Und doch ist Saramago ein unbedingter Moralist, der daran glaubt, dass es grundlegende menschliche Werte und Qualitäten gibt, die sich noch unter extremen Bedingungen bewähren. Die Frau des Arztes, die ihren Mann aus Liebe in die Quarantäne begleitet, ist so eine Lichtgestalt. Sie leiht dem Leser ihre Augen und führt ihn durch diese Hölle aus unfassbarem Schmutz und unvorstellbarer Gewaltakte, in der trotz der unerträglichen Zustände einzelne Menschen dazu fähig sind, erstaunliche Akte der Nächstenliebe zu vollbringen. Die Frau des Arztes führt die Blinden ihres Schlafsaals zur Toilette, hilft ihnen beim Ankleiden, säubert sie von Schmutz und Kot, ohne ein einziges Mal zu klagen oder ungeduldig zu werden mit diesen hilflosen Opfern der Krankheit.
Saramago macht es dem Leser nicht leicht, in seinen Roman hineinzufinden. „Die Stadt der Blinden“ beginnt sperrig. Schachtelsätze ziehen sich über zwei oder drei Seiten, der Autor scheint Absätze und Satzzeichen nicht sonderlich zu schätzen und die eingeschobenen Dialoge sind nur schwer von der Handlung zu trennen und als solche erkennbar. Die Figuren sind keine Personen, mit denen sich der Leser identifizieren kann. Sie stellen Typen dar, reduziert auf eine einzige Eigenschaft: der Arzt, die Frau des Arztes, der erste Blinde, die Frau des ersten Blinden, die junge Frau mit der Sonnenbrille, der schielende Junge, der Alte mit der Augenklappe oder die Blinde, die nicht schläft.
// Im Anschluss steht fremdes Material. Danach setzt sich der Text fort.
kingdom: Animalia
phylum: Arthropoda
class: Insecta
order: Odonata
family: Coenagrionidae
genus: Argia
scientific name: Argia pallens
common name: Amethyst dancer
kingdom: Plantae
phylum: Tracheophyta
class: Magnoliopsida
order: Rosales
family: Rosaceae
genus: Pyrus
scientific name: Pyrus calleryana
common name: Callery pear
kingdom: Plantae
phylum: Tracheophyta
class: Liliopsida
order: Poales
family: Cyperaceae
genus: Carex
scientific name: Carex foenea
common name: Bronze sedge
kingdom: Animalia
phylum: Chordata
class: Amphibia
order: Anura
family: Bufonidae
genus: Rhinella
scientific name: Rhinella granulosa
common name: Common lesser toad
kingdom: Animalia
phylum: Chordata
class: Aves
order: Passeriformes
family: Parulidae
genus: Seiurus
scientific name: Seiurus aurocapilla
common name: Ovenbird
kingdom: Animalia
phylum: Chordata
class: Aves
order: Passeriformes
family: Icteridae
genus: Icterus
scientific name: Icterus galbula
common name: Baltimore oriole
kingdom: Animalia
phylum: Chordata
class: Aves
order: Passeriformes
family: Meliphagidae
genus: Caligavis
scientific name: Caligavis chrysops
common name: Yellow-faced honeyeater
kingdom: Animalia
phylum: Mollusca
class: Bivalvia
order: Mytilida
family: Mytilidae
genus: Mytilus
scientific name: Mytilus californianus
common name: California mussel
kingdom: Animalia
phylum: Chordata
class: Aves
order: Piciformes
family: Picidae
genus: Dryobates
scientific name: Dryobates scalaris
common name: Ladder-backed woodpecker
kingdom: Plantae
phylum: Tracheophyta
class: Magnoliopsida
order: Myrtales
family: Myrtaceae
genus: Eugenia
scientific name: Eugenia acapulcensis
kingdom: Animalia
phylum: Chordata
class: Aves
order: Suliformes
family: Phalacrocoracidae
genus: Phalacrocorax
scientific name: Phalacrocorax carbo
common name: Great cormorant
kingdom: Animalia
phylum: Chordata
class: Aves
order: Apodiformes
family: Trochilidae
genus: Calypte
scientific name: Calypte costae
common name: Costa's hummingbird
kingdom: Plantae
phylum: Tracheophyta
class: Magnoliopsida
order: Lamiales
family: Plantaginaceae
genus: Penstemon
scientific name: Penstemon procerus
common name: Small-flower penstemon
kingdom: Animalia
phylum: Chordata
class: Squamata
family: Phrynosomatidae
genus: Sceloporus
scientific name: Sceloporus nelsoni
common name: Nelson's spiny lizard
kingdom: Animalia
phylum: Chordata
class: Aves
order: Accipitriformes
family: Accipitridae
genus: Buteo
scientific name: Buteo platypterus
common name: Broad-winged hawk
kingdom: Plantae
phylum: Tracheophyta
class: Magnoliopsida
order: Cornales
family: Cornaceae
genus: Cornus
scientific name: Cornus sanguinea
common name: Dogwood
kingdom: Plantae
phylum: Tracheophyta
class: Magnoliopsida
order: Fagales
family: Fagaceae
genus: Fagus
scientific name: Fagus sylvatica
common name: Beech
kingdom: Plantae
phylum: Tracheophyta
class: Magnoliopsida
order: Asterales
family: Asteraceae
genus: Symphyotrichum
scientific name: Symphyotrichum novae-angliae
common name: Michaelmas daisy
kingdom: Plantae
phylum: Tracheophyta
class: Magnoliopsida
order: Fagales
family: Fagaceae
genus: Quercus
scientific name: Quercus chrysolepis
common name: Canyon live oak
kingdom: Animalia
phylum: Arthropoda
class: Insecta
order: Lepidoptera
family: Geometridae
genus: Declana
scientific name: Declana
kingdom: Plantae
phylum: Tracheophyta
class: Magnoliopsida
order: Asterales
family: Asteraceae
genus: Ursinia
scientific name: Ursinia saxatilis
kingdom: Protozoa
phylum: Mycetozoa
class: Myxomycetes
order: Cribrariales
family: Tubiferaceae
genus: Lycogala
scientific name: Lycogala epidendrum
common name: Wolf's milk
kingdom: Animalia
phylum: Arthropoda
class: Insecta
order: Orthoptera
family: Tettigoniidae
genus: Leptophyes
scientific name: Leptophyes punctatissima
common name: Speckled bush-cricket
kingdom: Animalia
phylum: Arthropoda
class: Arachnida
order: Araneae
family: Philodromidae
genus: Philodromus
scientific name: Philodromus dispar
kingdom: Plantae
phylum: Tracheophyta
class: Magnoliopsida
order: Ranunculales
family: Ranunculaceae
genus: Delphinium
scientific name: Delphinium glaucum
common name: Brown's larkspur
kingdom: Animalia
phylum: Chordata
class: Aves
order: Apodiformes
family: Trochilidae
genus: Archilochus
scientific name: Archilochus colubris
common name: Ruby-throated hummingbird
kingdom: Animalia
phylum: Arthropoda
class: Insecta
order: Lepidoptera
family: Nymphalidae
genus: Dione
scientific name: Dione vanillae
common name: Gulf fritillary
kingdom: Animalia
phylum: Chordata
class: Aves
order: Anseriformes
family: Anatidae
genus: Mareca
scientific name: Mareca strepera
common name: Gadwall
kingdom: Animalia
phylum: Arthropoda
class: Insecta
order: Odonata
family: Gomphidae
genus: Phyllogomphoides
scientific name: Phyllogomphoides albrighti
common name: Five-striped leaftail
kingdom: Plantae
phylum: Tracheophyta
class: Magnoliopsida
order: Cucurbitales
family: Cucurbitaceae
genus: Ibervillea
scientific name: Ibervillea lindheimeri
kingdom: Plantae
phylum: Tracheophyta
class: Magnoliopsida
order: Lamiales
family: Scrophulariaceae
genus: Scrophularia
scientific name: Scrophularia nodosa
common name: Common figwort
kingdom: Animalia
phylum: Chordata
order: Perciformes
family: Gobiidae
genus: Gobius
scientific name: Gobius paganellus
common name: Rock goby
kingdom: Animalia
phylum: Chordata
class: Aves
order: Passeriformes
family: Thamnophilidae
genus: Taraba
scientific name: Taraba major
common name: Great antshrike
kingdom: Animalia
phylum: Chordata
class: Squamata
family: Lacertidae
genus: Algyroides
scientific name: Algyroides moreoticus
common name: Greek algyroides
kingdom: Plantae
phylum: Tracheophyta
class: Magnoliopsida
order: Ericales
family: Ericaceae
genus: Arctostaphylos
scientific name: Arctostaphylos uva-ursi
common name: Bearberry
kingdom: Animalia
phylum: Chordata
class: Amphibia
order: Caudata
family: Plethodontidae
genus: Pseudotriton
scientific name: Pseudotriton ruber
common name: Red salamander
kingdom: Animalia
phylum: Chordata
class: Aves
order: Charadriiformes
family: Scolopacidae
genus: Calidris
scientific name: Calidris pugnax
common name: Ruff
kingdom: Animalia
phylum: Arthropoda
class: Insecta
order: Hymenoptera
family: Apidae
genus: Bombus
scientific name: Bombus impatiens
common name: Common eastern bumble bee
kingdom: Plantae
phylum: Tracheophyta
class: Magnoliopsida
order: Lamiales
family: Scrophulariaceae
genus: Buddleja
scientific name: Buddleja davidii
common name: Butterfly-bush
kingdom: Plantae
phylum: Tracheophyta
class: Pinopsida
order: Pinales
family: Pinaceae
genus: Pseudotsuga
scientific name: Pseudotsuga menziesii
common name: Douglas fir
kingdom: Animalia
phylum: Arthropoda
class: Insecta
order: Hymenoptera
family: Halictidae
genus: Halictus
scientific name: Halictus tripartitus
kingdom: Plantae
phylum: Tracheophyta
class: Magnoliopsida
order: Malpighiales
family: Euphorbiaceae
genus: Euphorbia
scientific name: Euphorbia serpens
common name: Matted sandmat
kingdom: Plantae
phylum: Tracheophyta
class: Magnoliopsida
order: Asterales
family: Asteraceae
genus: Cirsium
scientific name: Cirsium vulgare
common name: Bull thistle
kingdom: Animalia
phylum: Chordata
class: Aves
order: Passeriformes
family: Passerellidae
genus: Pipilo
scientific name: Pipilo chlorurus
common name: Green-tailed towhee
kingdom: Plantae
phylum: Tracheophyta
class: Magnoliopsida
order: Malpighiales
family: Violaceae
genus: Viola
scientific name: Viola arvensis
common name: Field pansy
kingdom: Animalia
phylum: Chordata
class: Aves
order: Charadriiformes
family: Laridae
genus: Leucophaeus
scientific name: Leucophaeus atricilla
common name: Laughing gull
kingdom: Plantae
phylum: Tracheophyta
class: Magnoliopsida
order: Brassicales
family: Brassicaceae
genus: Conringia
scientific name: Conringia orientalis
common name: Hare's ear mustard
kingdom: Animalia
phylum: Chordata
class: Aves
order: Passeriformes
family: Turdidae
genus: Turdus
Doch das ebenso verstörende wie faszinierende Szenario und Saramagos knappe und präzise Sprache lassen den Leser die stilistischen Zumutungen schnell vergessen. „Die Stadt der Blinden“ ist ein beängstigender und sehr eindringlicher Roman, dessen Wirkung auch nicht durch das reichlich abrupte Ende, das kaum Erklärungen liefert, geschmälert werden kann.
José Saramago: Die Stadt der Blinden.
rororo, April 1999.
400 Seiten, Taschenbuch, 9,99 Euro.
Diese Rezension wurde verfasst von Martina Sprenger.